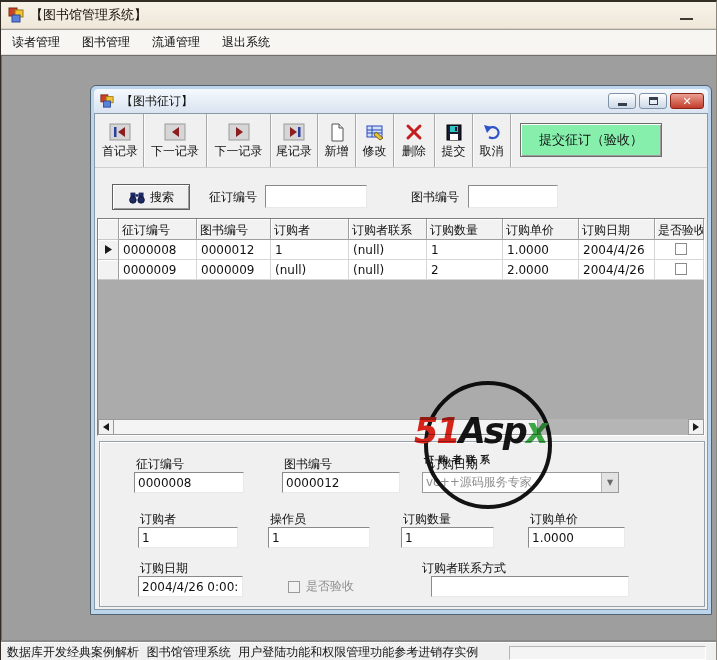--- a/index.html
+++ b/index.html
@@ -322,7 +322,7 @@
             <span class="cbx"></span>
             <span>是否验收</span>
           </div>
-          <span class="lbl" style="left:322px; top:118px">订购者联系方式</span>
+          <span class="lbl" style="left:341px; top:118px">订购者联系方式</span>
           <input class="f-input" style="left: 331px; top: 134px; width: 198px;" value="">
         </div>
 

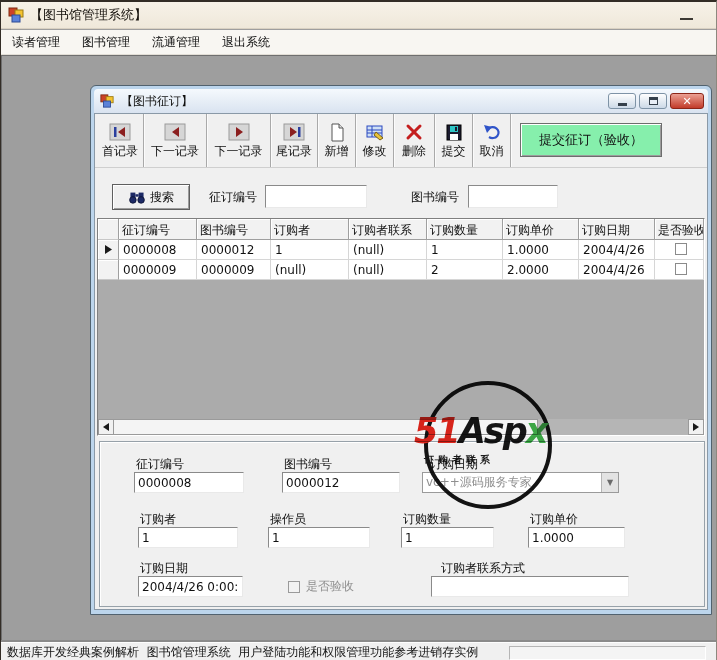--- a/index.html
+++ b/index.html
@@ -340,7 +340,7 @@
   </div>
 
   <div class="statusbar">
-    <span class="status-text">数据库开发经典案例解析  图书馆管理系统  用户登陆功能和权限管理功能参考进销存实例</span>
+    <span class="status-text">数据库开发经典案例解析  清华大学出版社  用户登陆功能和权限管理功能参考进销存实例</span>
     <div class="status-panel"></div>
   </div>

····················

### [Task objective]
The number of lines in this listing that hold "style" is the only answer required.

### [Result of the exercise]
3